After his defeat at Guandu, Yuan Shao became dispirited and uninterested in politics. That was until his eldest son Yuan Tan brought 50,000 men from Qing Province, second son Yuan Xi brought 60,000 men from You Province, and nephew Gao Gan brought 50,000 from Bing Province. Yuan Shao prepared to face Cao Cao again after assembling the new reinforcements, and brought the total of some 300,000 men to camp at Cangting. Cao Cao marched his force nearby and faced the challenge.

The next day, the two armies arrayed themselves against each other. Yuan Shao's youngest son Yuan Shang rode out to seek a duel to impress his father. Xu Huang's subordinate Shi Huan (史渙) challenged Yuan Shang, but was shot in the left eye and died. Seeing that his son had won the duel, Yuan Shao directed his armies to charge and the two armies battled. At night, Cao Cao held a conference to discuss the battle plan, and it was then Cheng Yu presented his "ambush from ten sides" (十面埋伏) strategy. He suggested that Cao Cao retreat to the riverbank and leave ten brigades in ambush, and lure Yuan Shao's men to the river. Cao Cao accepted and set the plan in motion.

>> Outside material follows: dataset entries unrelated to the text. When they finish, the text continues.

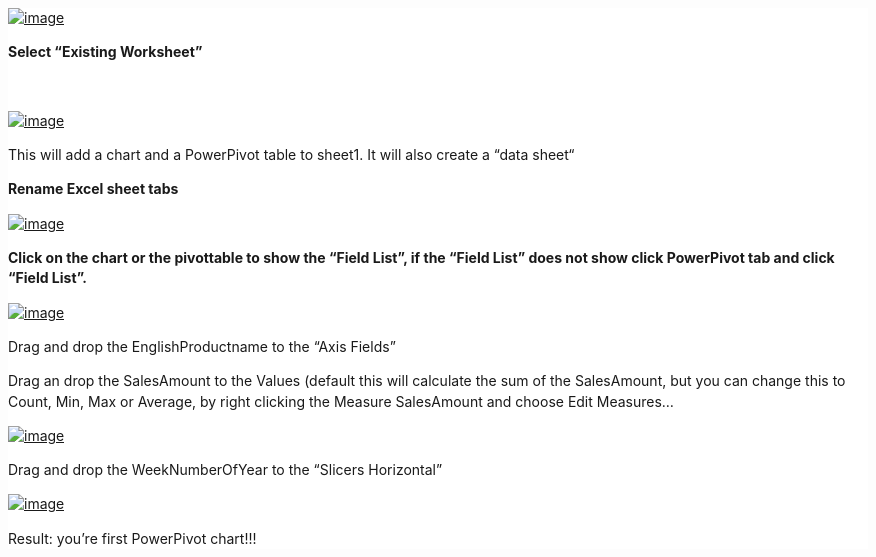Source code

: <p><a href="http://www.roelvanlisdonk.nl/wp-content/uploads/2010/05/image52.png"><img style="border-bottom: 0px; border-left: 0px; display: inline; border-top: 0px; border-right: 0px" title="image" border="0" alt="image" src="http://www.roelvanlisdonk.nl/wp-content/uploads/2010/05/image_thumb51.png" width="504" height="306" /></a> </p>  <p><strong>Select “Existing Worksheet”</strong></p>  <p>&#160;</p>  <p><a href="http://www.roelvanlisdonk.nl/wp-content/uploads/2010/05/image53.png"><img style="border-bottom: 0px; border-left: 0px; display: inline; border-top: 0px; border-right: 0px" title="image" border="0" alt="image" src="http://www.roelvanlisdonk.nl/wp-content/uploads/2010/05/image_thumb52.png" width="504" height="308" /></a> </p>  <p>This will add a chart and a PowerPivot table to sheet1. It will also create a “data sheet“</p>  <p><strong>Rename Excel sheet tabs</strong></p>  <p><a href="http://www.roelvanlisdonk.nl/wp-content/uploads/2010/05/image54.png"><img style="border-bottom: 0px; border-left: 0px; display: inline; border-top: 0px; border-right: 0px" title="image" border="0" alt="image" src="http://www.roelvanlisdonk.nl/wp-content/uploads/2010/05/image_thumb53.png" width="504" height="667" /></a> </p>  <p><strong>Click on the chart or the pivottable to show the “Field List”, if the “Field List” does not show click PowerPivot tab and click “Field List”.</strong></p>  <p><a href="http://www.roelvanlisdonk.nl/wp-content/uploads/2010/05/image55.png"><img style="border-bottom: 0px; border-left: 0px; display: inline; border-top: 0px; border-right: 0px" title="image" border="0" alt="image" src="http://www.roelvanlisdonk.nl/wp-content/uploads/2010/05/image_thumb54.png" width="754" height="595" /></a> </p>  <p>Drag and drop the EnglishProductname to the “Axis Fields”</p>  <p>Drag an drop the SalesAmount to the Values (default this will calculate the sum of the SalesAmount, but you can change this to Count, Min, Max or Average, by right clicking the Measure SalesAmount and choose Edit Measures… </p>  <p><a href="http://www.roelvanlisdonk.nl/wp-content/uploads/2010/05/image56.png"><img style="border-bottom: 0px; border-left: 0px; display: inline; border-top: 0px; border-right: 0px" title="image" border="0" alt="image" src="http://www.roelvanlisdonk.nl/wp-content/uploads/2010/05/image_thumb55.png" width="404" height="509" /></a> </p>  <p>Drag and drop the WeekNumberOfYear to the “Slicers Horizontal”</p>  <p><a href="http://www.roelvanlisdonk.nl/wp-content/uploads/2010/05/image57.png"><img style="border-bottom: 0px; border-left: 0px; display: inline; border-top: 0px; border-right: 0px" title="image" border="0" alt="image" src="http://www.roelvanlisdonk.nl/wp-content/uploads/2010/05/image_thumb56.png" width="754" height="592" /></a> </p>  <p>Result: you’re first PowerPivot chart!!!</p>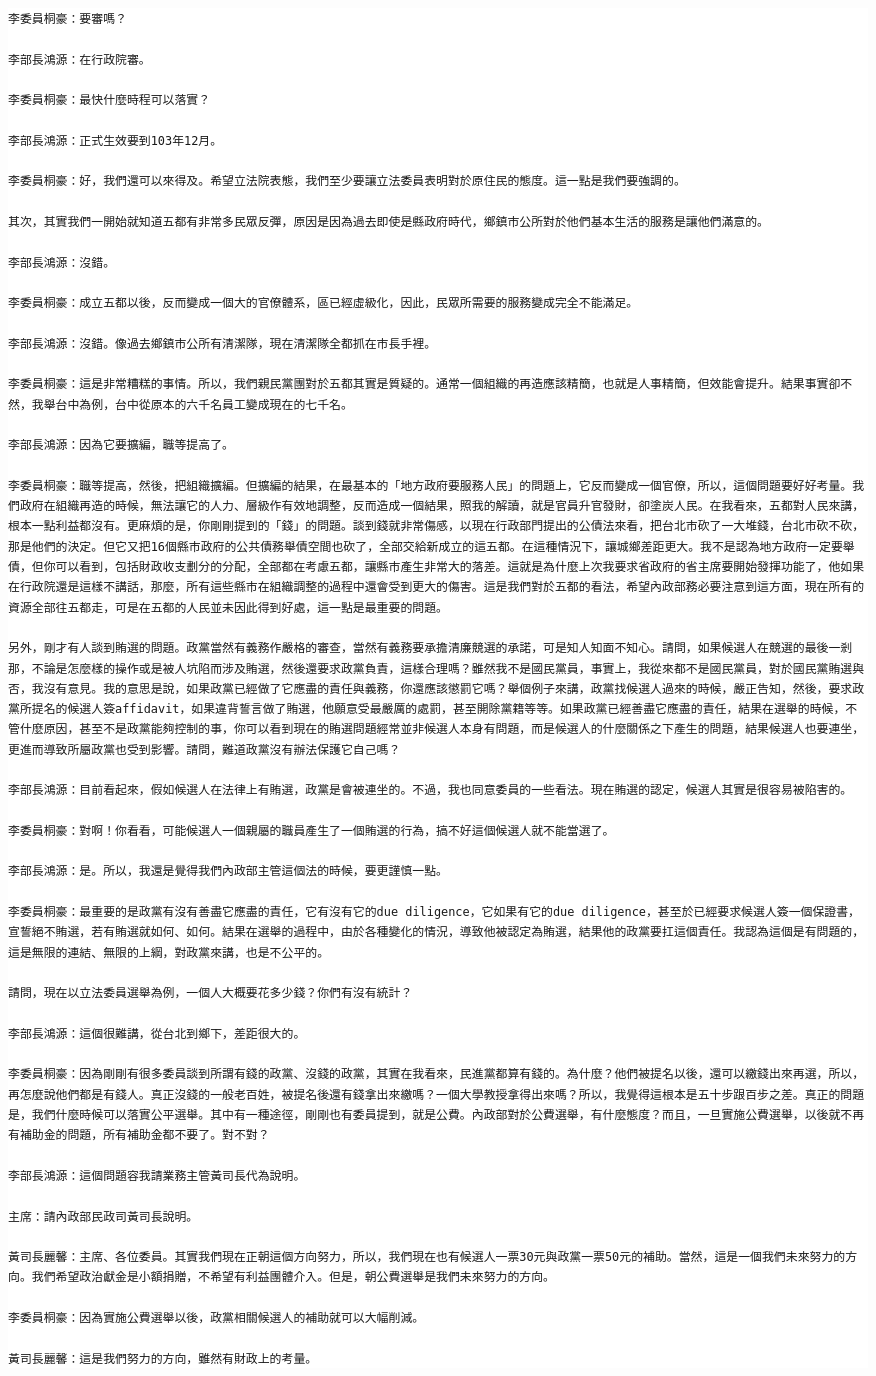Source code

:     李委員桐豪：要審嗎？

    李部長鴻源：在行政院審。

    李委員桐豪：最快什麼時程可以落實？

    李部長鴻源：正式生效要到103年12月。

    李委員桐豪：好，我們還可以來得及。希望立法院表態，我們至少要讓立法委員表明對於原住民的態度。這一點是我們要強調的。

    其次，其實我們一開始就知道五都有非常多民眾反彈，原因是因為過去即使是縣政府時代，鄉鎮市公所對於他們基本生活的服務是讓他們滿意的。

    李部長鴻源：沒錯。

    李委員桐豪：成立五都以後，反而變成一個大的官僚體系，區已經虛級化，因此，民眾所需要的服務變成完全不能滿足。

    李部長鴻源：沒錯。像過去鄉鎮市公所有清潔隊，現在清潔隊全都抓在市長手裡。

    李委員桐豪：這是非常糟糕的事情。所以，我們親民黨團對於五都其實是質疑的。通常一個組織的再造應該精簡，也就是人事精簡，但效能會提升。結果事實卻不然，我舉台中為例，台中從原本的六千名員工變成現在的七千名。

    李部長鴻源：因為它要擴編，職等提高了。

    李委員桐豪：職等提高，然後，把組織擴編。但擴編的結果，在最基本的「地方政府要服務人民」的問題上，它反而變成一個官僚，所以，這個問題要好好考量。我們政府在組織再造的時候，無法讓它的人力、層級作有效地調整，反而造成一個結果，照我的解讀，就是官員升官發財，卻塗炭人民。在我看來，五都對人民來講，根本一點利益都沒有。更麻煩的是，你剛剛提到的「錢」的問題。談到錢就非常傷感，以現在行政部門提出的公債法來看，把台北市砍了一大堆錢，台北市砍不砍，那是他們的決定。但它又把16個縣市政府的公共債務舉債空間也砍了，全部交給新成立的這五都。在這種情況下，讓城鄉差距更大。我不是認為地方政府一定要舉債，但你可以看到，包括財政收支劃分的分配，全部都在考慮五都，讓縣市產生非常大的落差。這就是為什麼上次我要求省政府的省主席要開始發揮功能了，他如果在行政院還是這樣不講話，那麼，所有這些縣市在組織調整的過程中還會受到更大的傷害。這是我們對於五都的看法，希望內政部務必要注意到這方面，現在所有的資源全部往五都走，可是在五都的人民並未因此得到好處，這一點是最重要的問題。

    另外，剛才有人談到賄選的問題。政黨當然有義務作嚴格的審查，當然有義務要承擔清廉競選的承諾，可是知人知面不知心。請問，如果候選人在競選的最後一剎那，不論是怎麼樣的操作或是被人坑陷而涉及賄選，然後還要求政黨負責，這樣合理嗎？雖然我不是國民黨員，事實上，我從來都不是國民黨員，對於國民黨賄選與否，我沒有意見。我的意思是說，如果政黨已經做了它應盡的責任與義務，你還應該懲罰它嗎？舉個例子來講，政黨找候選人過來的時候，嚴正告知，然後，要求政黨所提名的候選人簽affidavit，如果違背誓言做了賄選，他願意受最嚴厲的處罰，甚至開除黨籍等等。如果政黨已經善盡它應盡的責任，結果在選舉的時候，不管什麼原因，甚至不是政黨能夠控制的事，你可以看到現在的賄選問題經常並非候選人本身有問題，而是候選人的什麼關係之下產生的問題，結果候選人也要連坐，更進而導致所屬政黨也受到影響。請問，難道政黨沒有辦法保護它自己嗎？

    李部長鴻源：目前看起來，假如候選人在法律上有賄選，政黨是會被連坐的。不過，我也同意委員的一些看法。現在賄選的認定，候選人其實是很容易被陷害的。

    李委員桐豪：對啊！你看看，可能候選人一個親屬的職員產生了一個賄選的行為，搞不好這個候選人就不能當選了。

    李部長鴻源：是。所以，我還是覺得我們內政部主管這個法的時候，要更謹慎一點。

    李委員桐豪：最重要的是政黨有沒有善盡它應盡的責任，它有沒有它的due diligence，它如果有它的due diligence，甚至於已經要求候選人簽一個保證書，宣誓絕不賄選，若有賄選就如何、如何。結果在選舉的過程中，由於各種變化的情況，導致他被認定為賄選，結果他的政黨要扛這個責任。我認為這個是有問題的，這是無限的連結、無限的上綱，對政黨來講，也是不公平的。

    請問，現在以立法委員選舉為例，一個人大概要花多少錢？你們有沒有統計？

    李部長鴻源：這個很難講，從台北到鄉下，差距很大的。

    李委員桐豪：因為剛剛有很多委員談到所謂有錢的政黨、沒錢的政黨，其實在我看來，民進黨都算有錢的。為什麼？他們被提名以後，還可以繳錢出來再選，所以，再怎麼說他們都是有錢人。真正沒錢的一般老百姓，被提名後還有錢拿出來繳嗎？一個大學教授拿得出來嗎？所以，我覺得這根本是五十步跟百步之差。真正的問題是，我們什麼時候可以落實公平選舉。其中有一種途徑，剛剛也有委員提到，就是公費。內政部對於公費選舉，有什麼態度？而且，一旦實施公費選舉，以後就不再有補助金的問題，所有補助金都不要了。對不對？

    李部長鴻源：這個問題容我請業務主管黃司長代為說明。

    主席：請內政部民政司黃司長說明。

    黃司長麗馨：主席、各位委員。其實我們現在正朝這個方向努力，所以，我們現在也有候選人一票30元與政黨一票50元的補助。當然，這是一個我們未來努力的方向。我們希望政治獻金是小額捐贈，不希望有利益團體介入。但是，朝公費選舉是我們未來努力的方向。

    李委員桐豪：因為實施公費選舉以後，政黨相關候選人的補助就可以大幅削減。

    黃司長麗馨：這是我們努力的方向，雖然有財政上的考量。
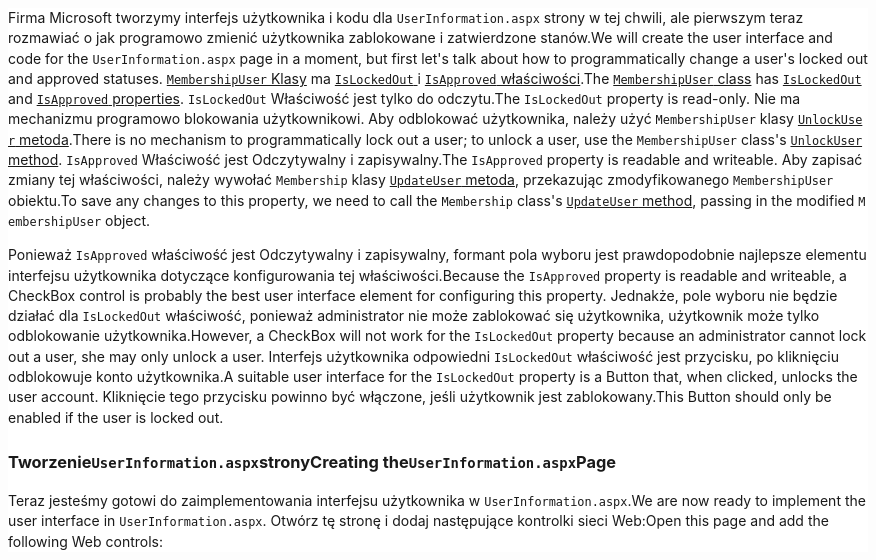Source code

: <span data-ttu-id="1d85e-143">Firma Microsoft tworzymy interfejs użytkownika i kodu dla `UserInformation.aspx` strony w tej chwili, ale pierwszym teraz rozmawiać o jak programowo zmienić użytkownika zablokowane i zatwierdzone stanów.</span><span class="sxs-lookup"><span data-stu-id="1d85e-143">We will create the user interface and code for the `UserInformation.aspx` page in a moment, but first let's talk about how to programmatically change a user's locked out and approved statuses.</span></span> <span data-ttu-id="1d85e-144">[ `MembershipUser` Klasy](https://msdn.microsoft.com/library/system.web.security.membershipuser.aspx) ma [ `IsLockedOut` ](https://msdn.microsoft.com/library/system.web.security.membershipuser.islockedout.aspx) i [ `IsApproved` właściwości](https://msdn.microsoft.com/library/system.web.security.membershipuser.isapproved.aspx).</span><span class="sxs-lookup"><span data-stu-id="1d85e-144">The [`MembershipUser` class](https://msdn.microsoft.com/library/system.web.security.membershipuser.aspx) has [`IsLockedOut`](https://msdn.microsoft.com/library/system.web.security.membershipuser.islockedout.aspx) and [`IsApproved` properties](https://msdn.microsoft.com/library/system.web.security.membershipuser.isapproved.aspx).</span></span> <span data-ttu-id="1d85e-145">`IsLockedOut` Właściwość jest tylko do odczytu.</span><span class="sxs-lookup"><span data-stu-id="1d85e-145">The `IsLockedOut` property is read-only.</span></span> <span data-ttu-id="1d85e-146">Nie ma mechanizmu programowo blokowania użytkownikowi. Aby odblokować użytkownika, należy użyć `MembershipUser` klasy [ `UnlockUser` metoda](https://msdn.microsoft.com/library/system.web.security.membershipuser.unlockuser.aspx).</span><span class="sxs-lookup"><span data-stu-id="1d85e-146">There is no mechanism to programmatically lock out a user; to unlock a user, use the `MembershipUser` class's [`UnlockUser` method](https://msdn.microsoft.com/library/system.web.security.membershipuser.unlockuser.aspx).</span></span> <span data-ttu-id="1d85e-147">`IsApproved` Właściwość jest Odczytywalny i zapisywalny.</span><span class="sxs-lookup"><span data-stu-id="1d85e-147">The `IsApproved` property is readable and writeable.</span></span> <span data-ttu-id="1d85e-148">Aby zapisać zmiany tej właściwości, należy wywołać `Membership` klasy [ `UpdateUser` metoda](https://msdn.microsoft.com/library/system.web.security.membership.updateuser.aspx), przekazując zmodyfikowanego `MembershipUser` obiektu.</span><span class="sxs-lookup"><span data-stu-id="1d85e-148">To save any changes to this property, we need to call the `Membership` class's [`UpdateUser` method](https://msdn.microsoft.com/library/system.web.security.membership.updateuser.aspx), passing in the modified `MembershipUser` object.</span></span>

<span data-ttu-id="1d85e-149">Ponieważ `IsApproved` właściwość jest Odczytywalny i zapisywalny, formant pola wyboru jest prawdopodobnie najlepsze elementu interfejsu użytkownika dotyczące konfigurowania tej właściwości.</span><span class="sxs-lookup"><span data-stu-id="1d85e-149">Because the `IsApproved` property is readable and writeable, a CheckBox control is probably the best user interface element for configuring this property.</span></span> <span data-ttu-id="1d85e-150">Jednakże, pole wyboru nie będzie działać dla `IsLockedOut` właściwość, ponieważ administrator nie może zablokować się użytkownika, użytkownik może tylko odblokowanie użytkownika.</span><span class="sxs-lookup"><span data-stu-id="1d85e-150">However, a CheckBox will not work for the `IsLockedOut` property because an administrator cannot lock out a user, she may only unlock a user.</span></span> <span data-ttu-id="1d85e-151">Interfejs użytkownika odpowiedni `IsLockedOut` właściwość jest przycisku, po kliknięciu odblokowuje konto użytkownika.</span><span class="sxs-lookup"><span data-stu-id="1d85e-151">A suitable user interface for the `IsLockedOut` property is a Button that, when clicked, unlocks the user account.</span></span> <span data-ttu-id="1d85e-152">Kliknięcie tego przycisku powinno być włączone, jeśli użytkownik jest zablokowany.</span><span class="sxs-lookup"><span data-stu-id="1d85e-152">This Button should only be enabled if the user is locked out.</span></span>

### <a name="creating-theuserinformationaspxpage"></a><span data-ttu-id="1d85e-153">Tworzenie`UserInformation.aspx`strony</span><span class="sxs-lookup"><span data-stu-id="1d85e-153">Creating the`UserInformation.aspx`Page</span></span>

<span data-ttu-id="1d85e-154">Teraz jesteśmy gotowi do zaimplementowania interfejsu użytkownika w `UserInformation.aspx`.</span><span class="sxs-lookup"><span data-stu-id="1d85e-154">We are now ready to implement the user interface in `UserInformation.aspx`.</span></span> <span data-ttu-id="1d85e-155">Otwórz tę stronę i dodaj następujące kontrolki sieci Web:</span><span class="sxs-lookup"><span data-stu-id="1d85e-155">Open this page and add the following Web controls:</span></span>
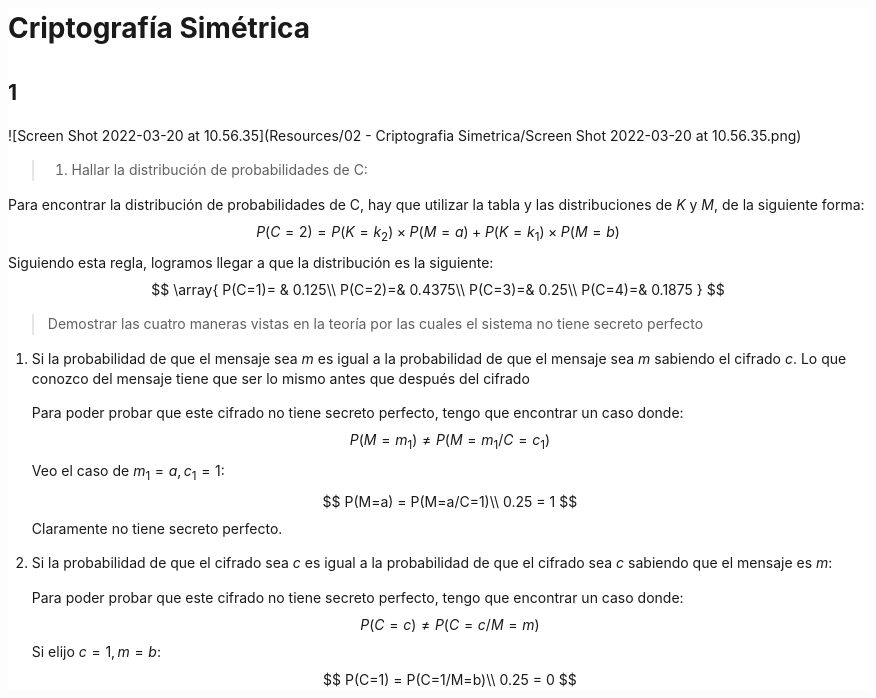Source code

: # Criptografía Simétrica

## 1

![Screen Shot 2022-03-20 at 10.56.35](Resources/02 - Criptografia Simetrica/Screen Shot 2022-03-20 at 10.56.35.png)

> 1. Hallar la distribución de probabilidades de C:

Para encontrar la distribución de probabilidades de C, hay que utilizar la tabla y las distribuciones de $K$ y $M$, de la siguiente forma:
$$
P(C=2) = P(K=k_2) \times P(M=a) + P(K=k_1) \times P(M=b) 
$$
Siguiendo esta regla, logramos llegar a que  la distribución es la siguiente:
$$
\array{
P(C=1)= & 0.125\\
P(C=2)=& 0.4375\\
P(C=3)=& 0.25\\
P(C=4)=& 0.1875
}
$$

> Demostrar las cuatro maneras vistas en la teoría por las cuales el sistema no tiene secreto perfecto

1. Si la probabilidad de que el mensaje sea $m$ es igual a la probabilidad de que el mensaje sea $m$ sabiendo el cifrado $c$. Lo que conozco del mensaje tiene que ser lo mismo antes que después del cifrado

   Para poder probar que este cifrado no tiene secreto perfecto, tengo que encontrar un caso donde:
   $$
   P(M = m_1) \neq P(M=m_1/C=c_1)
   $$
   Veo el caso de $m_1 = a, c_1 = 1$:
   $$
   P(M=a) = P(M=a/C=1)\\
   0.25 = 1
   $$
   Claramente no tiene secreto perfecto.

2. Si la probabilidad de que el cifrado sea $c$ es igual a la probabilidad de que el cifrado sea $c$ sabiendo que el mensaje es $m$:

   Para poder probar que este cifrado no tiene secreto perfecto, tengo que encontrar un caso donde:
   $$
   P(C=c) \neq P(C=c/M=m)
   $$
   Si elijo $c=1, m=b$:
   $$
   P(C=1) = P(C=1/M=b)\\
   0.25 = 0
   $$
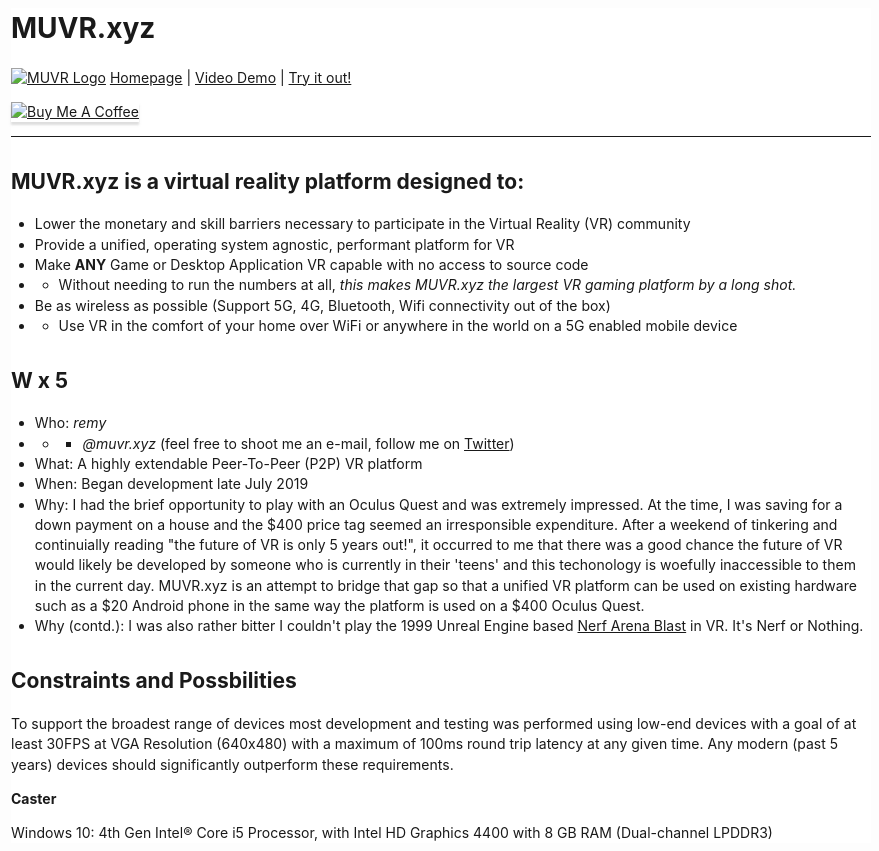 # MUVR.xyz
[![MUVR Logo](https://muvr.xyz/featured-background.jpg)](https://muvr.xyz)
[Homepage](https://muvr.xyz) | [Video Demo](https://www.youtube.com/watch?v=pFoa-2wwGos) | [Try it out!](https://muvr.xyz/app/caster/)

<a href="https://www.buymeacoffee.com/muvr" target="_blank"><img src="https://www.buymeacoffee.com/assets/img/custom_images/orange_img.png" alt="Buy Me A Coffee" style="height: 41px !important;width: 174px !important;box-shadow: 0px 3px 2px 0px rgba(190, 190, 190, 0.5) !important;-webkit-box-shadow: 0px 3px 2px 0px rgba(190, 190, 190, 0.5) !important;" ></a>


---

## MUVR.xyz is a virtual reality platform designed to:

  - Lower the monetary and skill barriers necessary to participate in the Virtual Reality (VR) community
  - Provide a unified, operating system agnostic, performant platform for VR
  - Make **ANY** Game or Desktop Application VR capable with no access to source code
  - - Without needing to run the numbers at all, *this makes MUVR.xyz the largest VR gaming platform by a long shot.*
  - Be as wireless as possible (Support 5G, 4G, Bluetooth, Wifi connectivity out of the box)
  - - Use VR in the comfort of your home over WiFi or anywhere in the world on a 5G enabled mobile device



## W x 5

  - Who: *remy*
  - - - *@muvr.xyz* (feel free to shoot me an e-mail, follow me on [Twitter](https://twitter.com/_mattata))
  - What: A highly extendable Peer-To-Peer (P2P) VR platform
  - When: Began development late July 2019
  - Why:  I had the brief opportunity to play with an Oculus Quest and was extremely impressed. At the time, I was saving for a down payment on a house and the $400 price tag seemed an irresponsible expenditure. After a weekend of tinkering and continuially reading "the future of VR is only 5 years out!", it occurred to me that there was a good chance the future of VR would likely be developed by someone who is currently in their 'teens' and this techonology is woefully inaccessible to them in the current day. MUVR.xyz is an attempt to bridge that gap so that a unified VR platform can be used on existing hardware such as a $20 Android phone in the same way the platform is used on a $400 Oculus Quest.
  - Why (contd.): I was also rather bitter I couldn't play the 1999 Unreal Engine based [Nerf Arena Blast](https://en.wikipedia.org/wiki/Nerf_Arena_Blast) in VR. It's Nerf or Nothing.
 
 ## Constraints and Possbilities
To support the broadest range of devices most development and testing was performed using low-end devices with a goal of at least 30FPS at VGA Resolution (640x480) with a maximum of 100ms round trip latency at any given time. Any modern (past 5 years) devices should significantly outperform these requirements.

**Caster**

Windows 10: 4th Gen Intel® Core i5 Processor, with Intel HD Graphics 4400 with 8 GB RAM (Dual-channel LPDDR3)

At midnight the following day, Cao Cao sent Xu Chu to pretend to launch a raid on Yuan Shao's camp. Yuan Shao's men responded to the bait and gave chase until Cao Cao's men reached the river. With retreat out of the question, Cao Cao's men turned around and fought to the death, bringing chaos to Yuan Shao's army, who had to turn back after facing such stiff resistance. It was then Xiahou Yuan and Gao Lan emerged from their ambush to block Yuan's way. The Yuans broke through, but then Yue Jin and Yu Jin appeared before them, followed by Li Dian and Xu Huang. With much casualties, the Yuans made their way back to their camp and prepared for a meal. Just then, Zhang Liao and Zhang He came out of ambush and attacked the camp. Yuan Shao hurried mounted his horse and fled toward Cangting, with Cao Cao's main army in pursuit. Finally, Cao Hong and Xiahou Dun appeared before him, and the desperate Yuan Shao had to fight his way out.

After the battle, all of Yuan Shao's warhorses were dead, corpses piled across the fields, and blood flowed like creeks. Yuan Xi and Gao Gan were wounded by arrows, and once together, Yuan Shao hugged his three sons and cried. Soon afterwards, he fainted and spat blood ceaselessly. In anguish, he said, "I have campaigned on several occasions, never have I suffered like today! Heaven dooms me! You [sons] shall return to your home provinces and promise to settle matters with Cao once and for all!"